New babies are either asleep, awake and quiet, or awake and crying. Your baby may cry for a variety of reasons including pain, hunger, discomfort, fatigue, tiredness, loneliness, tension, boredom, or because of a wet/dirty diaper. Sometimes, though, babies cry for no obvious reason. Over time, you will begin to recognize your baby’s different cries.
When your baby is around two weeks old, his or her crying often increases and may escalate until six to eight weeks of age. Increased crying is sometimes confused with colic, but often occurs when your baby begins to sleep longer.
To try and calm your baby, you can try the following:
- Check to see if he is wet or dirty and change the diaper if necessary
- Consider whether he may be hungry and try feeding if you think this may be the problem.
- Try burping him.

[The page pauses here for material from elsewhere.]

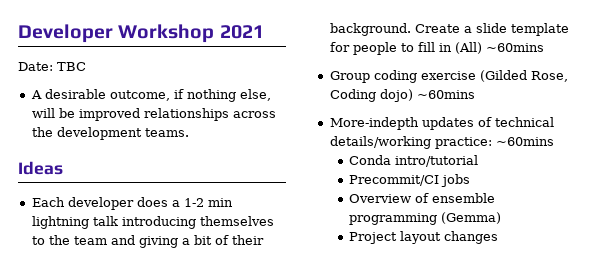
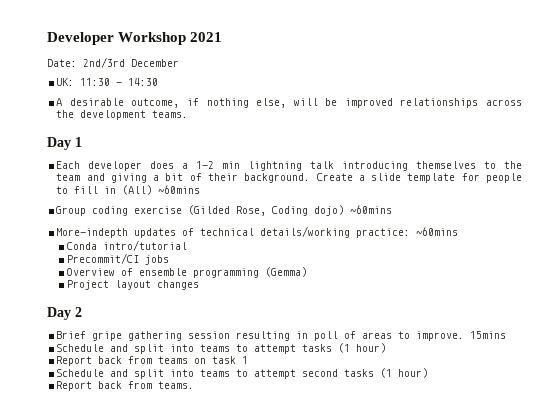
[57,62,86,71] TBC -> [83,57,179,68] [56,78,159,86] 2nd/3rd December // UK: 11:30 - 14:30
[18,161,63,175] Ideas -> [47,137,82,150] Day 1
(499, 237) none -> [47,307,82,320] [56,331,507,341] [56,343,387,354] [56,356,249,366] [56,368,429,379] [56,381,195,391] // Day 2 // Brief gripe gathering session resulting in poll of areas to improve. 15mins // Schedule and split into teams to attempt tasks (1 hour) // Report back from teams on task 1 // Schedule and split into teams to attempt second tasks (1 hour) // Report back from teams.

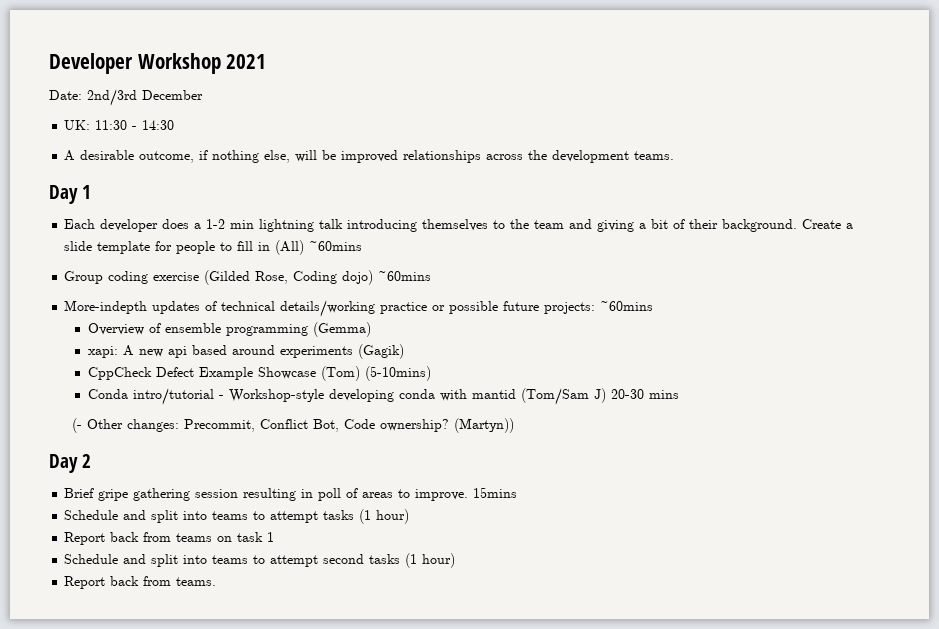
[356,227,459,238] [66,240,187,251] [66,253,169,265] practice: ~60mins // Conda intro/tutorial // Precommit/CI jobs -> [380,301,654,314] practice or possible future projects: ~60mins
[66,280,199,290] Project layout changes -> [87,344,404,359] [87,366,431,381] [87,388,679,405] [72,418,515,433] xapi: A new api based around experiments (Gagik) // CppCheck Defect Example Showcase (Tom) (5-10mins) // Conda intro/tutorial - Workshop-style developing conda with mantid (Tom/Sam J) 20-30 mins // (- Other changes: Precommit, Conflict Bot, Code ownership? (Martyn))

A gas bubble in the stomach may be causing discomfort.
- Consider whether he may be hot or cold and adjust clothing accordingly.
- Make sure no strings or threads have worked themselves around a finger or toe.
- Try holding your baby, making face to face contact, and talk or sing to him
If you have fed, changed, and cuddled your baby and the baby does not quiet, try placing your baby on his or her stomach. Remember to reposition your baby on his or her side or back if he or she goes to sleep in this position. Another calming technique that’s commonly practiced is called swaddling, which involves wrapping your baby snuggly in a blanket.
Be especially alert to unusual cries, like piercing or shrieking sounds or persistent crying that is not typical of your baby’s crying patterns. In these instances, you should call our office.
If your baby cries inconsolably for up to two to three hours or more, he may have colic. If your baby has colic, he may pass gas or pull his legs up to the chest. Bowel movements will appear normal. Colic often occurs at about the same time of day, around late afternoon, early evening or late at night. Between these crying periods, your baby seems relaxed and normal.
In most cases, no cause is found. Sometimes, however, colic may be the result of formula or milk intolerance. Research has shown that colicky babies simply require more parental comfort, as they do not comfort themselves easily. Fortunately, colic typically fades as the baby matures and disappears by two to four months of age.
Measures to comfort your colicky baby include swaddling, gentle rocking or swaying, car rides, and “white noise.” For example, your baby may respond positively to the noise of a vacuum cleaner or running water. Some say that a probiotic may help soothe the tummy, but medications rarely help.
Most importantly, be patient. Enlist friends, grandparents, and other family to help you. Have one of them watch your baby so you can take a break from the crying.